Arrêt du 16 août 2022  
 
IIe Cour de droit public  
 
Composition 
Mme et MM. les Juges fédéraux 
Aubry Girardin, Présidente, Donzallaz et Beusch. 
Greffière : Mme Kleber. 
 
Participants à la procédure 
SI A.________ SA, 
représentée par Maîtres Lionel Delgado et Aurélien Barakat avocats, 
recourante, 
 
contre  
 
Administration fiscale cantonale du canton de Genève, 
rue du Stand 26, 1204 Genève. 
 
Objet 
Impôts cantonal et communal et impôt fédéral direct, période fiscale 2018, 
 
recours contre l'arrêt de la Cour de justice de la République et canton de Genève, Chambre administrative, 4ème section, du 10 août 2021 (ATA/829/2021). 
 
 
Faits :  
 
A.  
La SI A.________ SA (ci-après: la contribuable), inscrite au registre du commerce du canton de Genève le 30 octobre 2013, a pour but l'acquisition, la construction, vente, détention, gestion, administration et promotion de biens immobiliers, de même que la prise de participations dans des sociétés immobilières. 
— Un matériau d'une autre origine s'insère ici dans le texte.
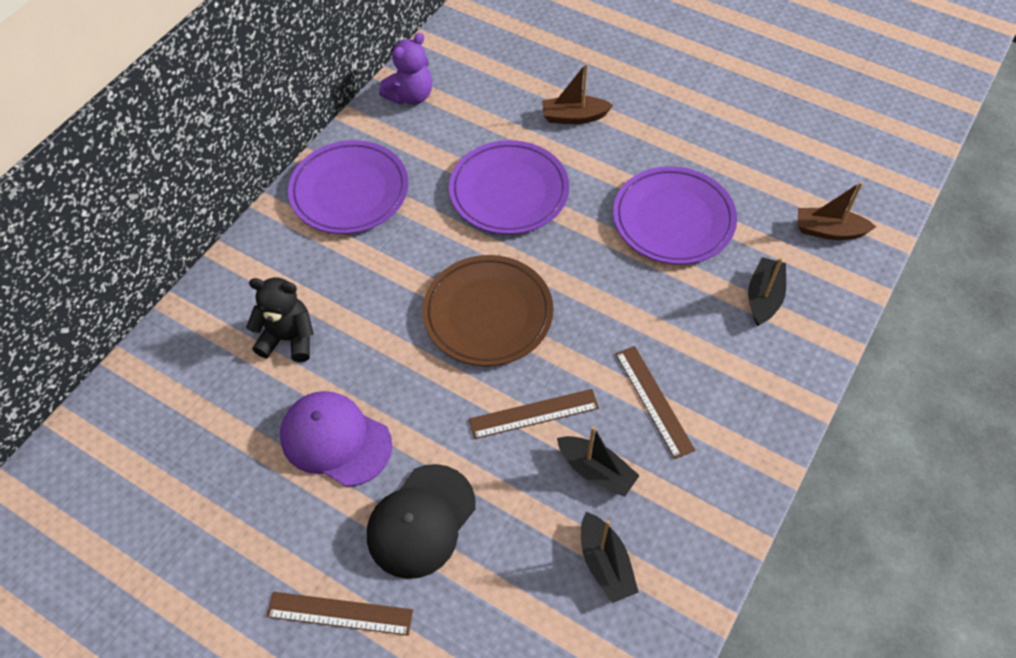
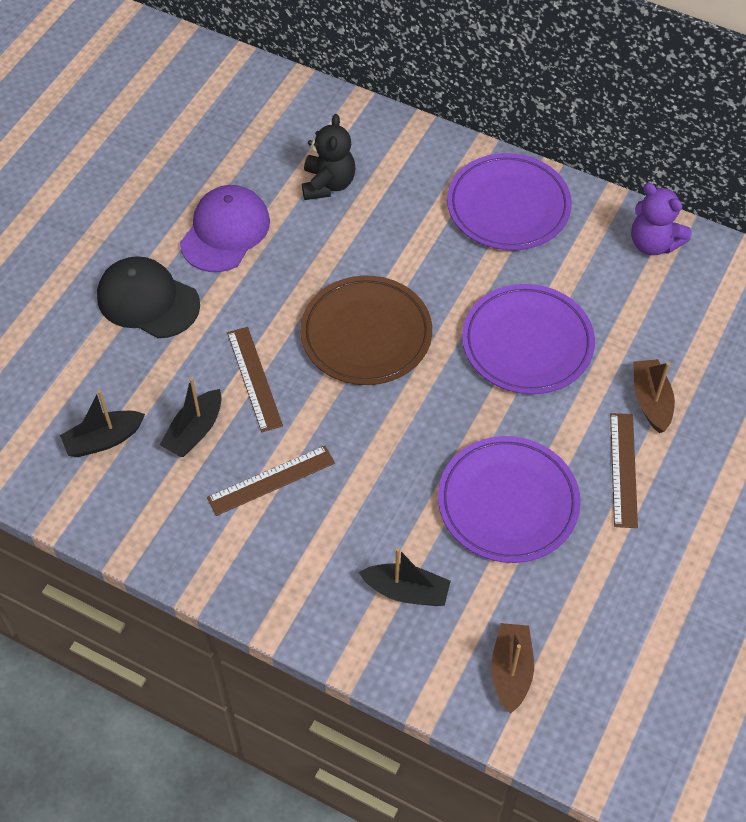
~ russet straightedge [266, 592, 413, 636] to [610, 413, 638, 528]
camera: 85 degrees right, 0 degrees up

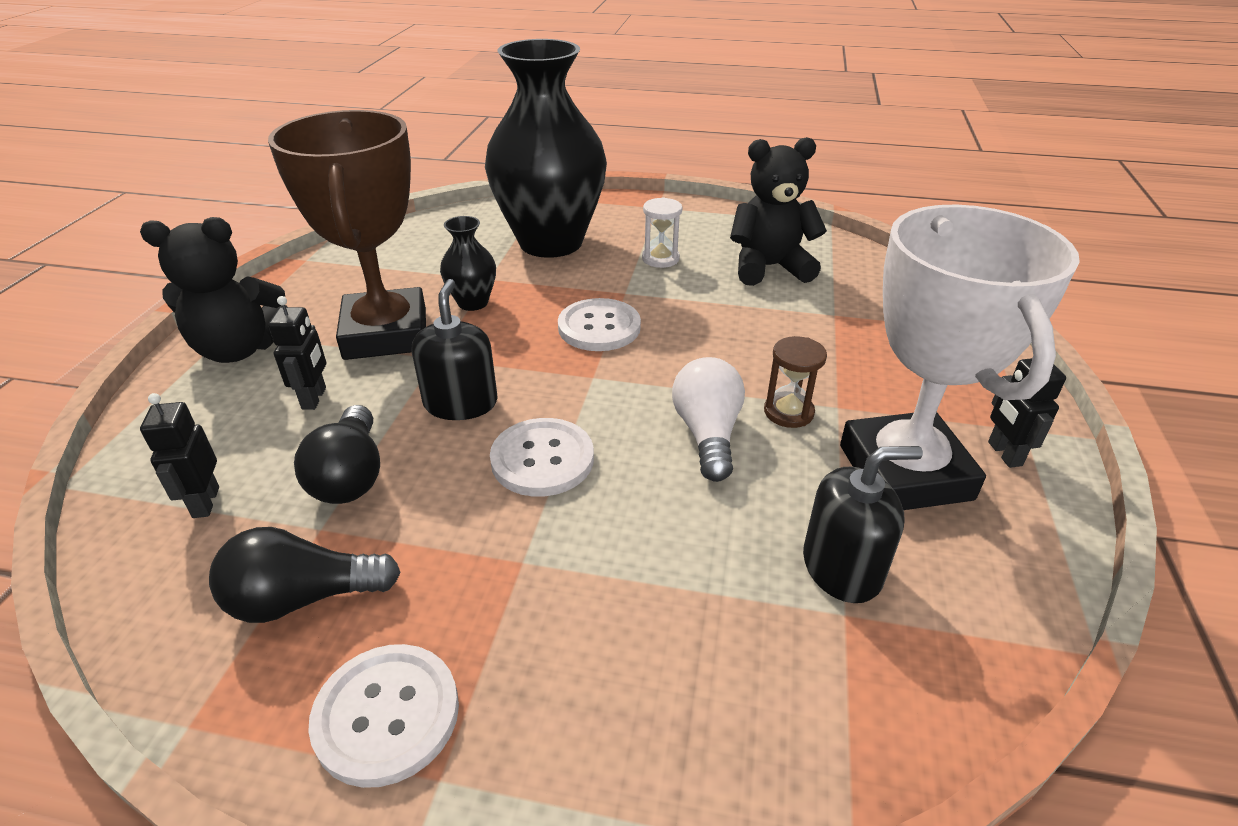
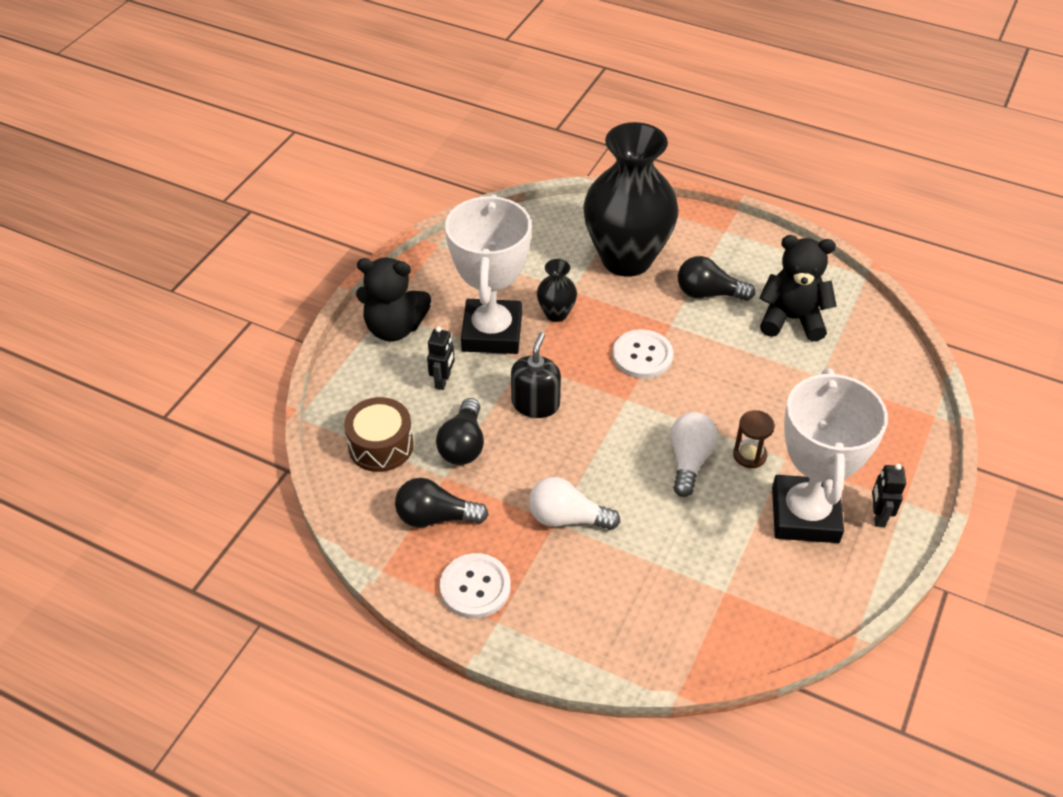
- white sewing button [490, 418, 594, 497]
- ebony soap dispenser [803, 446, 923, 603]
+ white bulb [529, 477, 620, 530]
~ ebony toy robot [140, 393, 219, 518] to russet snare drum [344, 397, 414, 472]
~ white hourglass [642, 198, 682, 268] to ebony bulb [678, 256, 755, 301]
~ russet prize cup [268, 110, 426, 360] to white prize cup [445, 194, 531, 354]
camera: 15 degrees right, 10 degrees up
Par arrêté départemental du 1 er octobre 2018, le Département du territoire du canton de Genève a accordé à la contribuable une exonération fiscale de l'impôt immobilier complémentaire à concurrence de 80% durant vingt ans et des taux d'imposition réduits en matière d'impôts cantonal et communal (ci-après: ICC) durant vingt ans pour ses immeubles sis Chemin U.________ xxx, yyy et zzz à V.________.  
Selon le chiffre 7 de cet arrêté, "la différence entre les charges annuelles budgétisées dans le plan financier ainsi que dans le résultat d'examen et le coût effectif net de celles-ci constitue une réserve pour l'exécution de travaux d'entretien; cette réserve doit être déposée en banque sur un compte spécial. En cas d'aliénation des immeubles, elle devra être transférée au nouveau propriétaire". 
 
B.  
Dans son bilan et son compte de résultats au 31 décembre 2018 annexés à sa déclaration fiscale 2018, la contribuable a comptabilisé dans ses charges une "provision légale OCLPF" de 245'338 fr., dont la contrepartie figure au passif de son bilan sous la même dénomination. 
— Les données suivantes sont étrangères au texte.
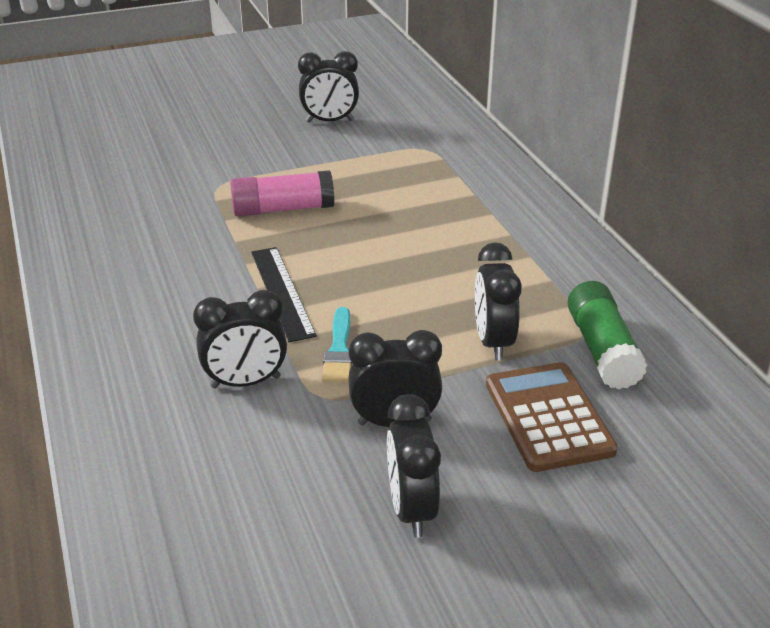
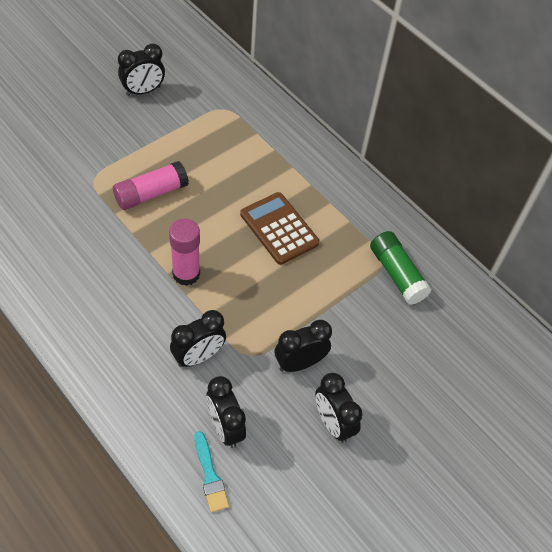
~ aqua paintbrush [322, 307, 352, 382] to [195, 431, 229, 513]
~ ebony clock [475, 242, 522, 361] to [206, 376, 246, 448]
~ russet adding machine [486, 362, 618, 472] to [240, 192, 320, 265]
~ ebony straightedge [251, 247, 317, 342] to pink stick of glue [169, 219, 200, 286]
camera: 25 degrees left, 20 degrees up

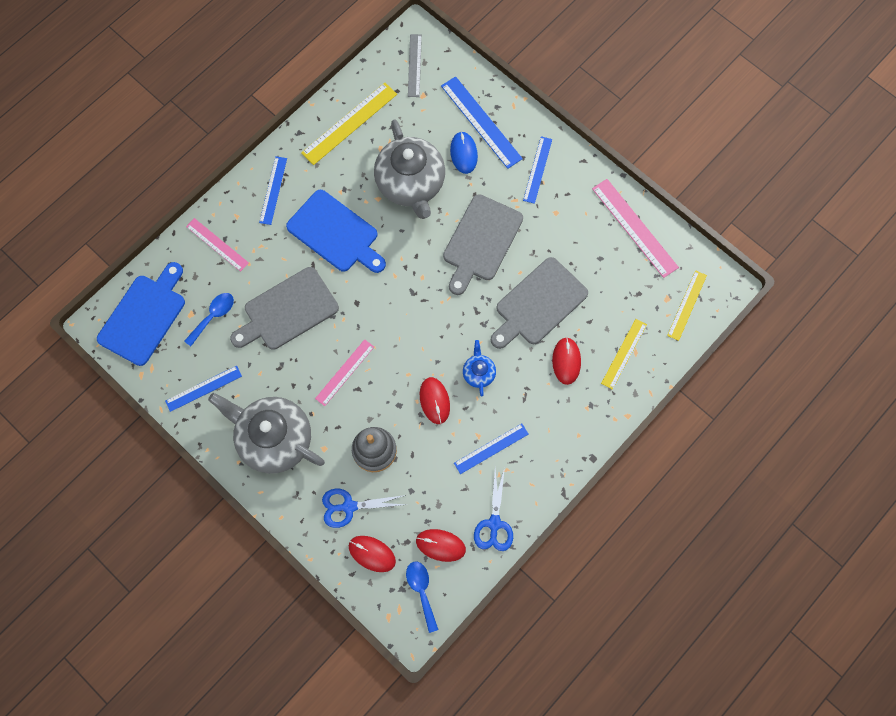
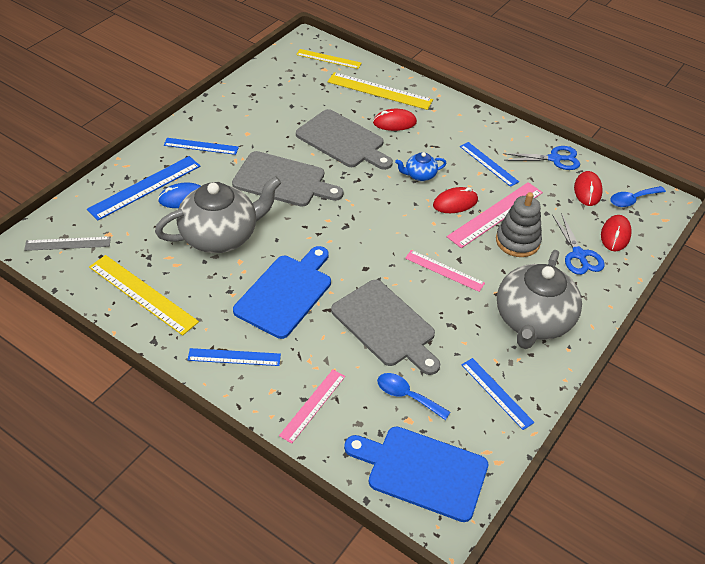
~ pink straightedge [592, 179, 679, 278] to [447, 182, 543, 248]
~ bright yellow straightedge [601, 319, 647, 390] = [328, 72, 433, 110] x1.57
camera: 100 degrees left, 25 degrees down

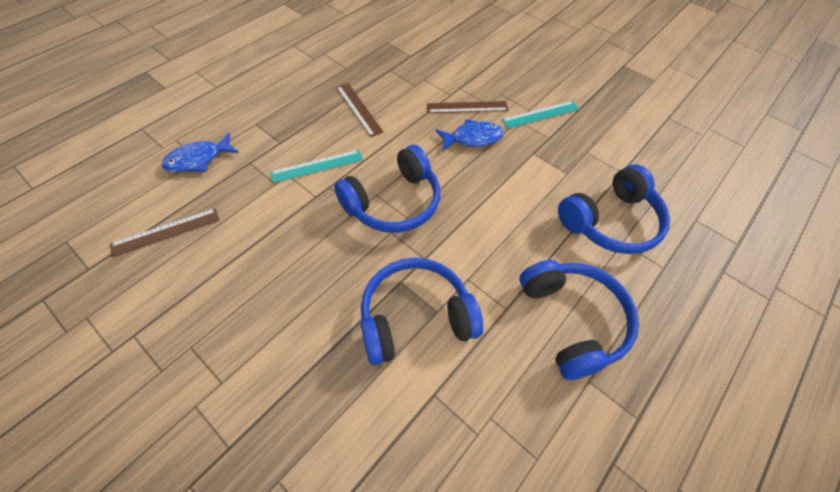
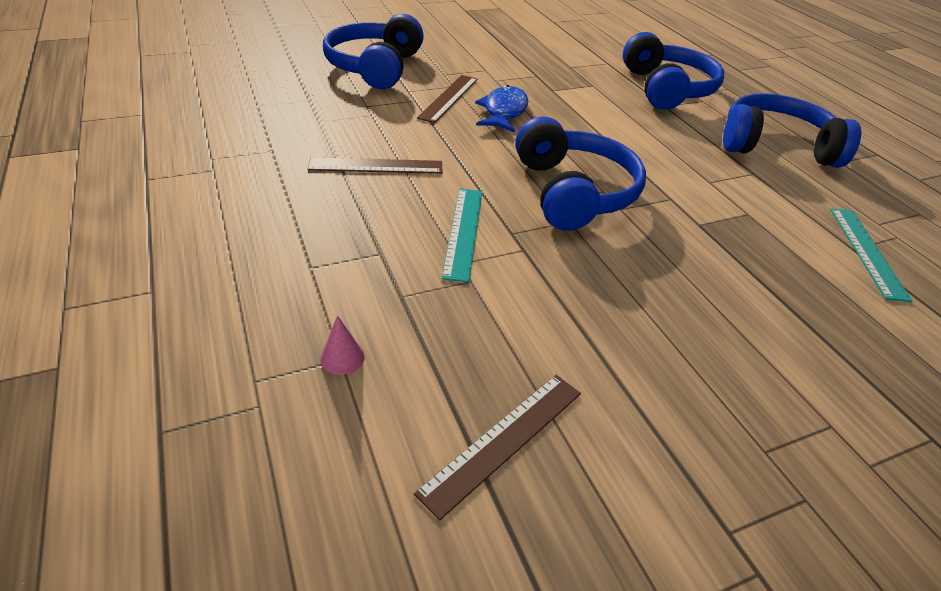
~ cobalt over-ear headphones [361, 258, 483, 365] to [323, 14, 424, 89]
~ aqua straightedge [502, 101, 579, 129] to [830, 208, 912, 302]
~ cobalt fish [162, 133, 239, 172] to pink solid cone [320, 315, 365, 375]
~ russet straightedge [110, 208, 219, 257] = [414, 375, 581, 521] 45 degrees clockwise
camera: 65 degrees left, 15 degrees down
Invitée par l'Administration fiscale cantonale du canton de Genève (ci-après: l'Administration fiscale cantonale) à justifier ce poste, la contribuable a répondu que le montant de 245'338 fr. correspondait à la "différence entre les charges annuelles budgétisées dans le plan financier et le coût effectif. Le point 7 de l'arrêté départemental du 1 er octobre 2018 (...) indique la nécessité de constituer cette réserve et son utilisation". D'après la contribuable, le risque de pertes encourues était "absolument certain puisque la provision permettra de compenser le manque de loyers pour couvrir les charges effectives de l'immeuble dans le futur. Ce risque a[vait] pu être calculé dès la publication de l'arrêté départemental, fixant les conditions d'exploitation de l'immeuble".  
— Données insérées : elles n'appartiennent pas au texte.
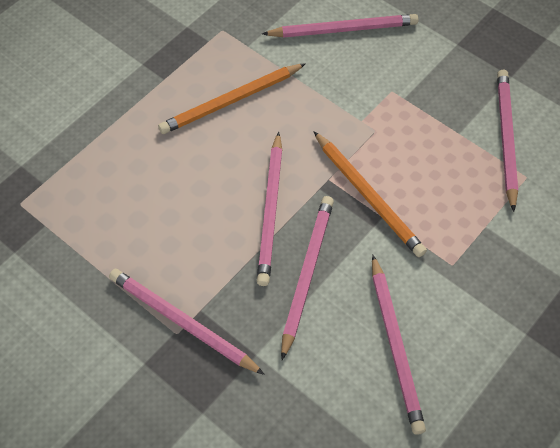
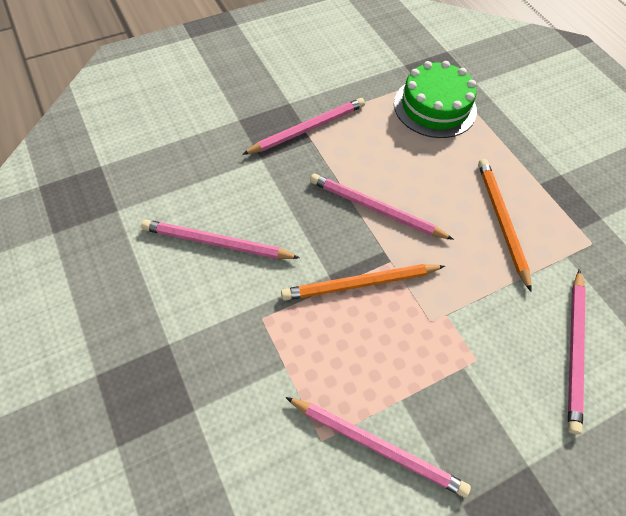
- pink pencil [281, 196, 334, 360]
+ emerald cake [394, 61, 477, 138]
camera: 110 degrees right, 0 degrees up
Par bordereaux de taxation du 5 décembre 2019, l'Administration fiscale cantonale a fixé les ICC, ainsi que l'impôt fédéral direct (ci-après: IFD) pour l'année 2018 à respectivement 23'524 fr. 90 et 27'650 fr. 50, sur la base d'un bénéfice imposable de 325'349 fr. et d'un capital propre imposable de 2'666'942 fr. L'autorité fiscale a procédé à la reprise de la provision de 245'338 fr., au motif qu'elle était non conforme à l'usage commercial. Selon l'Administration fiscale cantonale, la provision était assimilable à une provision pour grands travaux d'entretien, qui n'était plus admise fiscalement. 
La contribuable a élevé une réclamation contre ces bordereaux, que l'Administration fiscale cantonale a rejetée par deux décisions du 23 janvier 2020. 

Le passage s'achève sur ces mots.